Again, this all looks like typical Z-fighting to me… and there’s really not much you can do about it, other than force specific triangles to land at slightly different depths…which I don’t think can be done in Common. You could probably try nudging things closer to the camera by changing the model transform ever so slightly in Z prior to drawing each tape, but I assure you that figuring out what “ever so slightly” should be can be a lesson in futility…since the depth buffer is not linear in OpenGL, and depths can/will vary drastically based on camera/target position and overall scene contents…basically anything that changes the near and far clipping planes will immediately cause different depth values to fall from frame to frame…so what once seemed like a good “nudge factor” may be way too much or way too little as the camera and scene change.
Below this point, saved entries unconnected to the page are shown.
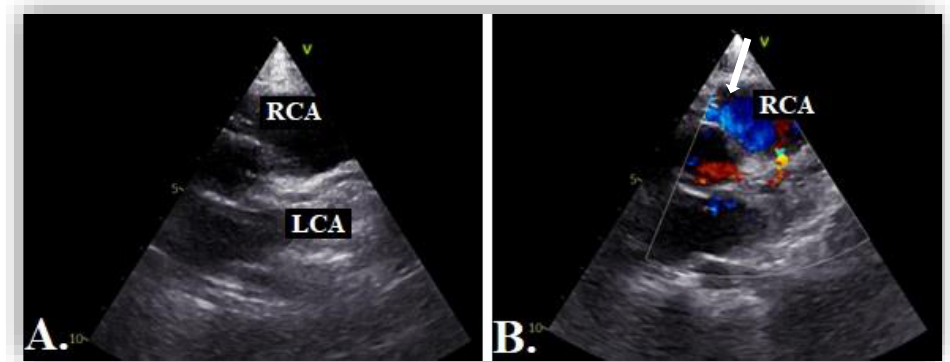
Figure 8. Transthoracic echocardiography in parasternal short axis view showing 2D image ( A ) and color Doppler imaging ( B ) of the right coronary artery, RCA (blue flow, white arrow).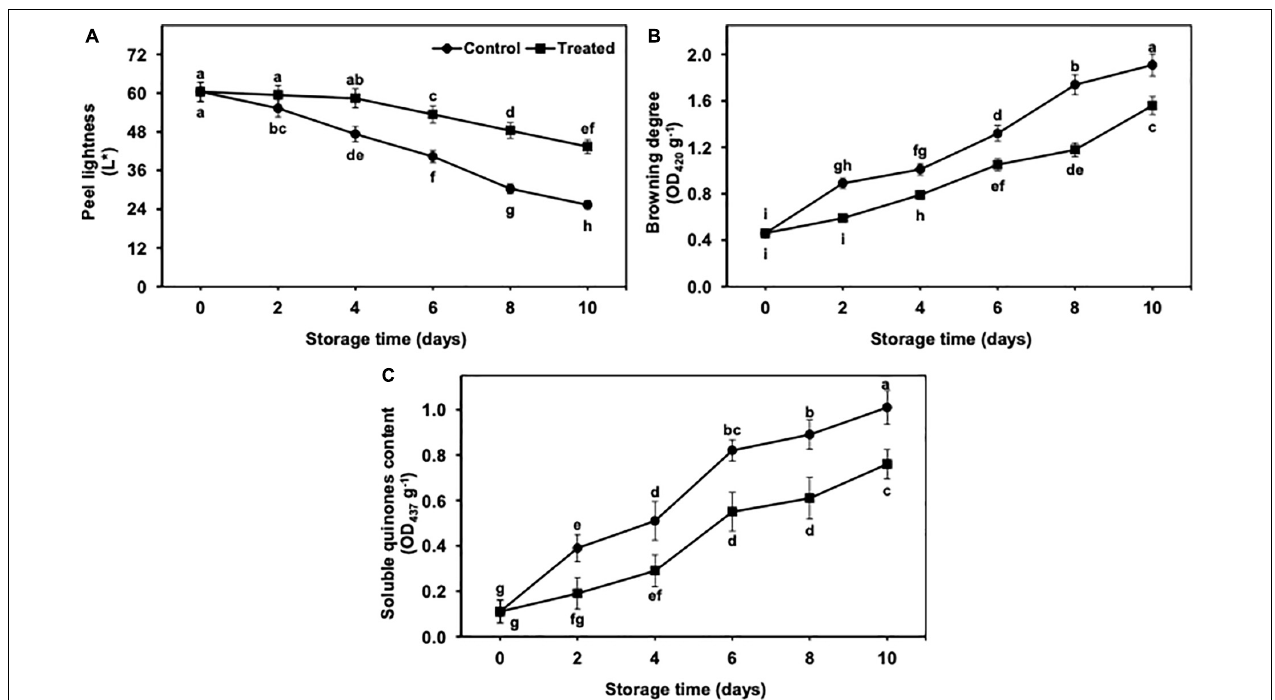
FIGURE 2 | Effect of hydrogen sulfide on peel lightness (A) , browning degree (B) and soluble quinones content (C) in peel of banana fruit. Data are mean of three replications and vertical bars show standard of the means. Different letters show significant difference according to least significant difference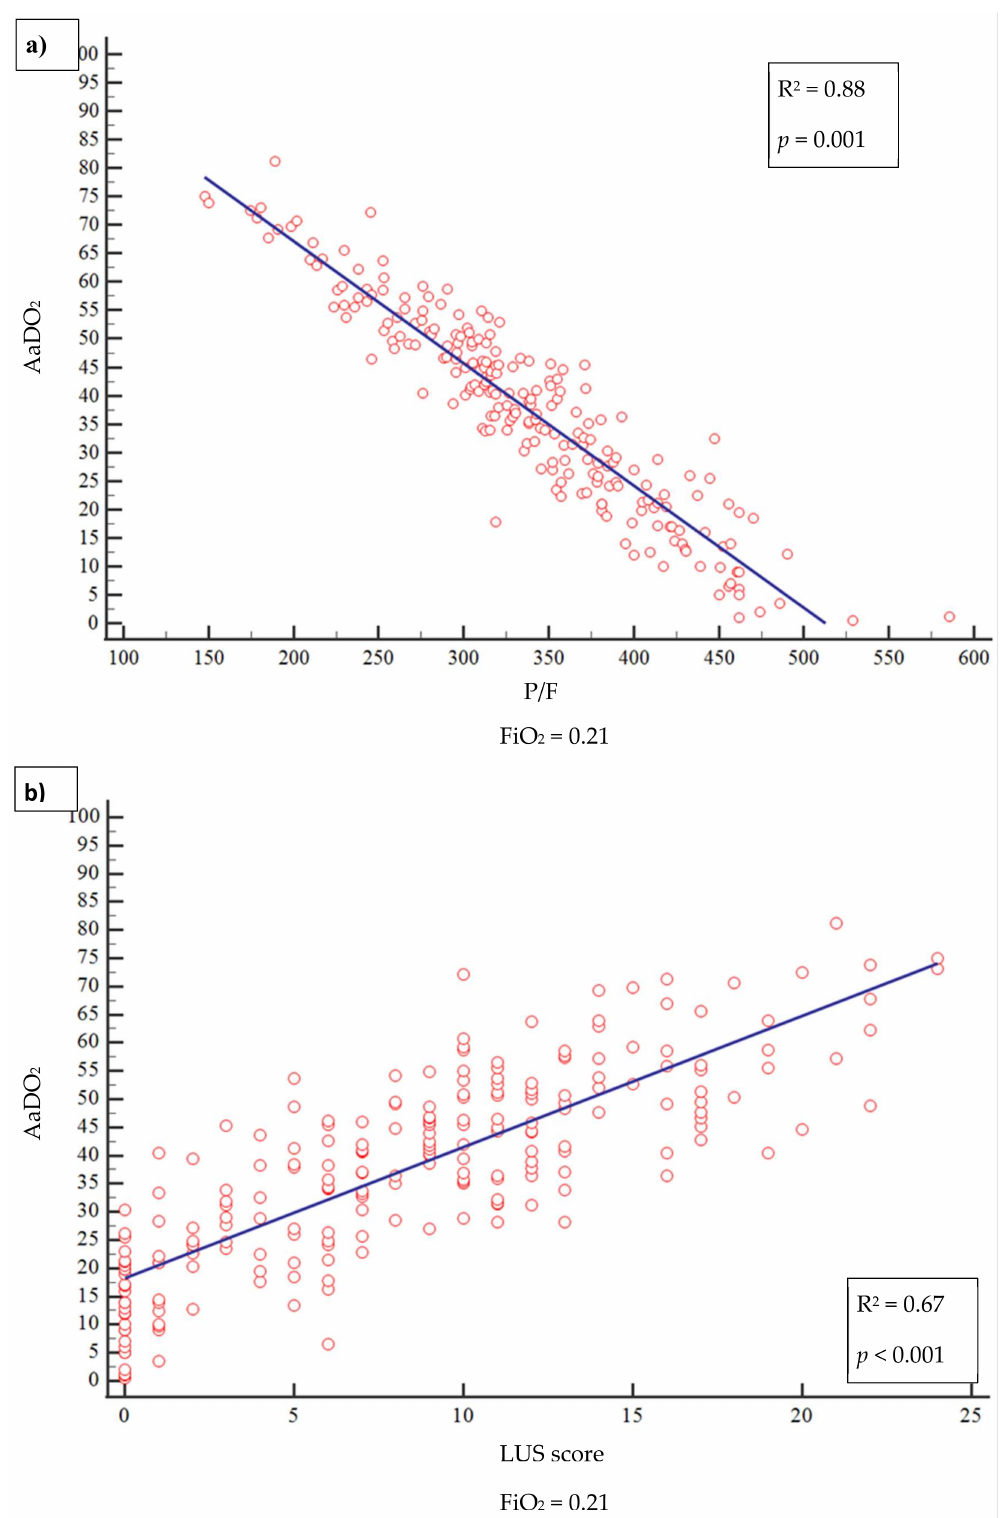
Figure 1. ( a ) relationship between AaDO2 and P/F and ( b ) between AaDO2 and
Rhino suffers from this (as do all 3D graphics engines) as well…Three coplanar objects will fight with each other:
But in this very specific case (specific types of planar objects), Rhino provides BringForward and MoveBack features that can be assigned per-object to get them display in the desired order…
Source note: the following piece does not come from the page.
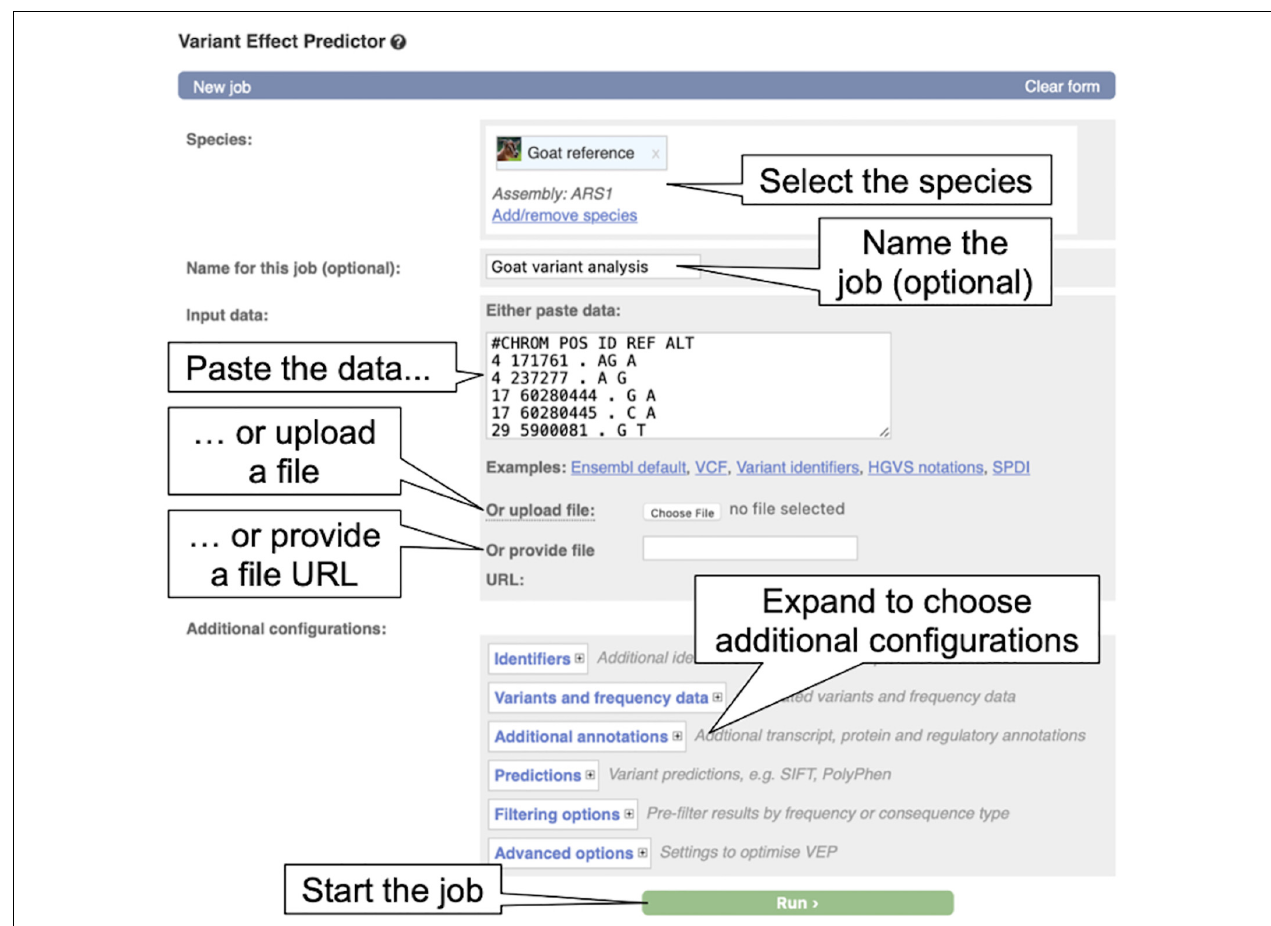
FIGURE 7 | The Variant Effect Predictor input form. The overlayed dialogue boxes provide a breakdown of the steps involved in submitting data to the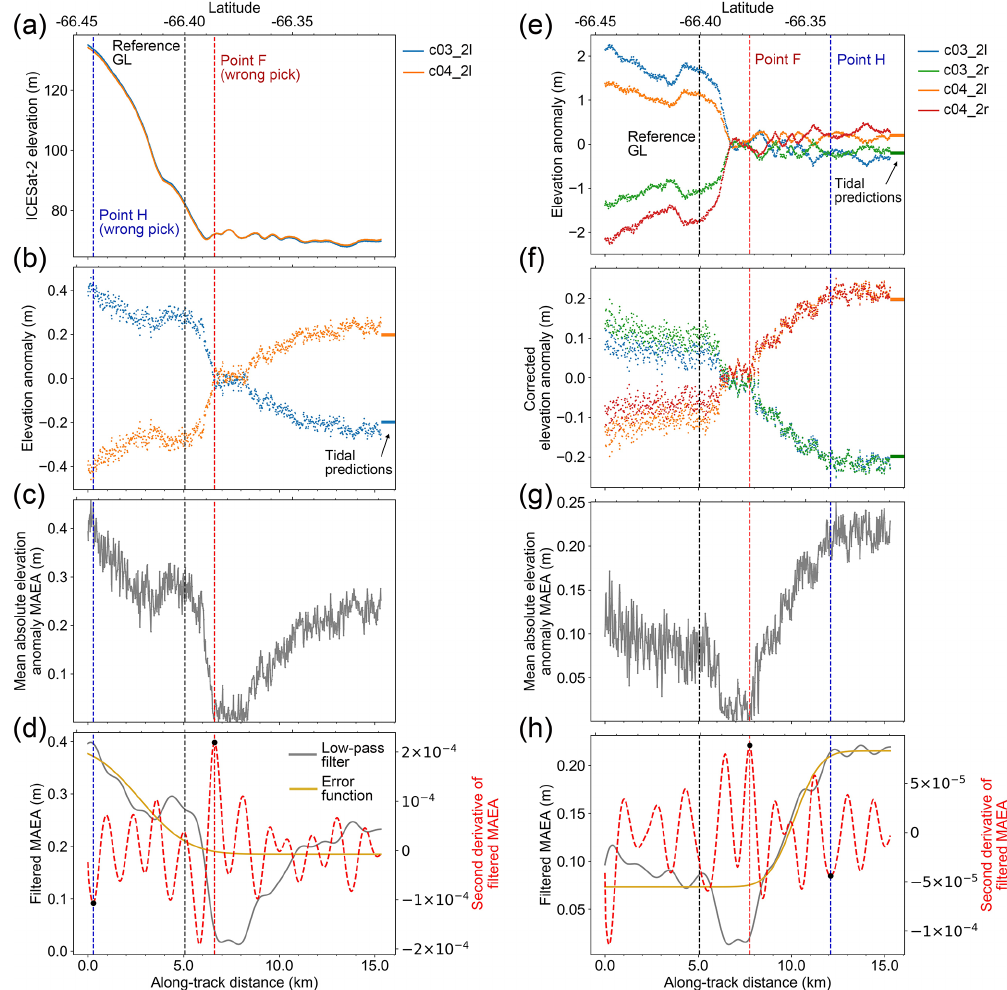
Figure 6. Comparison between repeat-track analysis for single beams and beam pairs. (a–d) ICESat-2 repeat-track analysis for two left beams from repeat cycles 3 and 4 in beam pair 2 of track 506. The location of track 506 beam pair 2 is shown in Fig. 2. Same as Fig. 5, but showing the wrong grounding zone (GZ) features picked by repeat-track analysis due to large across-track slope on land ice. (e, f) ICESat-2 repeat-track analysis for both left and right beams in beam pair 2 of track 506 from repeat cycles 3 and 4. (e) The elevation anomalies of each track. (f) The corrected elevation anomalies after across-track slope correction. (g, h) Same as Fig. 5c and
But this only really works well because the objects are planar… However, curving, turning, bending surfaces that all fall on different depth values are always going to fight with other triangles that fall on those same depth values, and there’s currently no way to forcefully determine “who wins”
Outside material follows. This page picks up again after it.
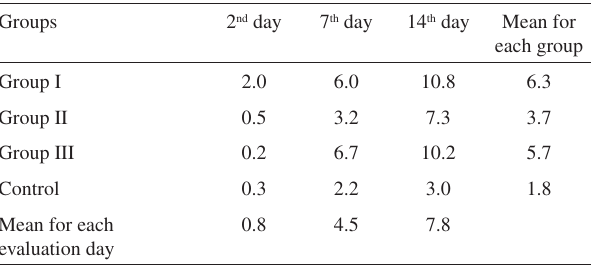
Table 2 - BBB functional evaluations on the second,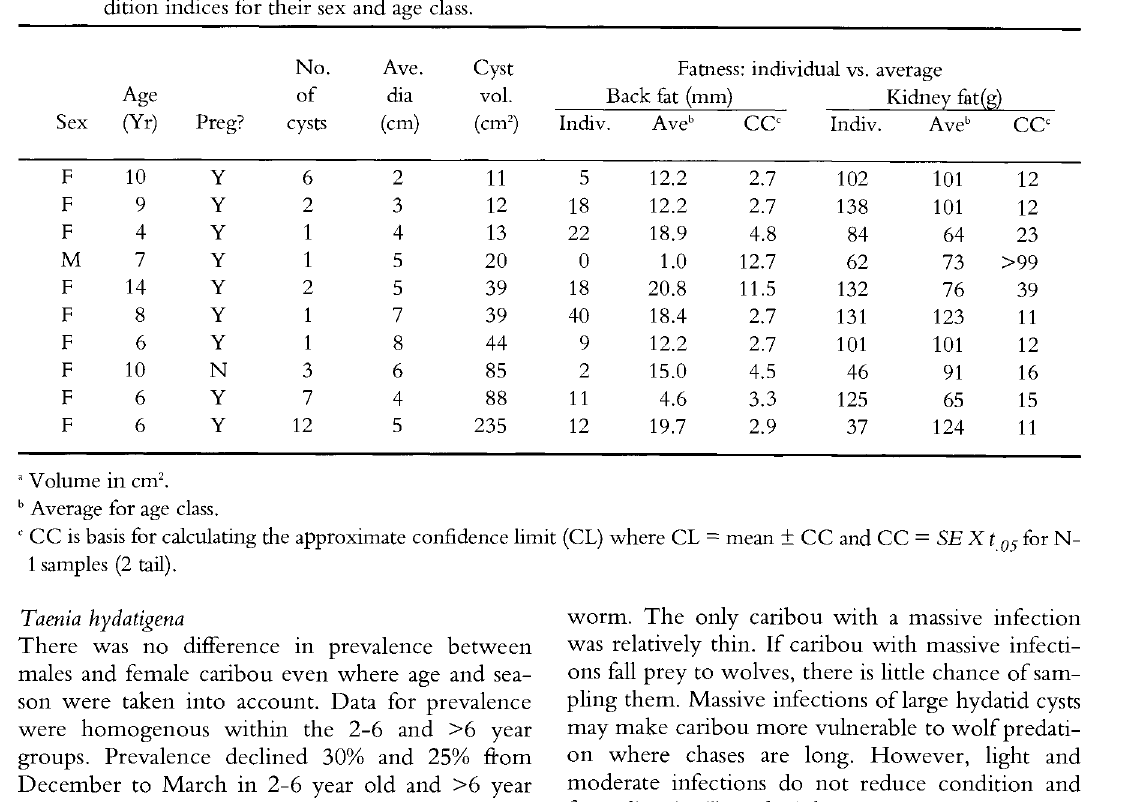
Table 3. Condition indices of the 10 caribou most intensively infected with Echinococcus granulosus and average con dition indices for their sex and age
That being said… Your example above, where the wires are disappearing is probably because you’re drawing the wires first and then the meshes…and with depth writing OFF, the meshes are probably overwriting the wires where they intersect inside another mesh. If this is even possible (@dale can answer this), you could try flushing the pipeline after each specific draw and after each specific tape.
DrawMeshes();
FlushPipeline();
DrawWires();
FlushPipeline();
If that’s doable in Common, then it will force the meshes to get output before the wires, always (note: The order in which Rhino decides to output and flush things is based on cache size and cache overflow, so there’s no guarantee that just because you put a DrawA() before a DrawB(), that A goes out before B…which is why you need to flush things yourself if you want that type of guarantee…but again, I’m not sure if this can be done in Common.
And if you absolutely want all wires to show over all meshes, then I would draw all meshes first…then draw all wires.
for (int i = 0; i < count; i++)
{
DrawMesh(i);
FlushPipeline();
}
for (int i = 0; i < count; i++)
{
DrawWires(i);
FlushPipeline();
}
If FlushPipeline()
has no equivalent in Common, I’m pretty sure @dale can easily provide you something.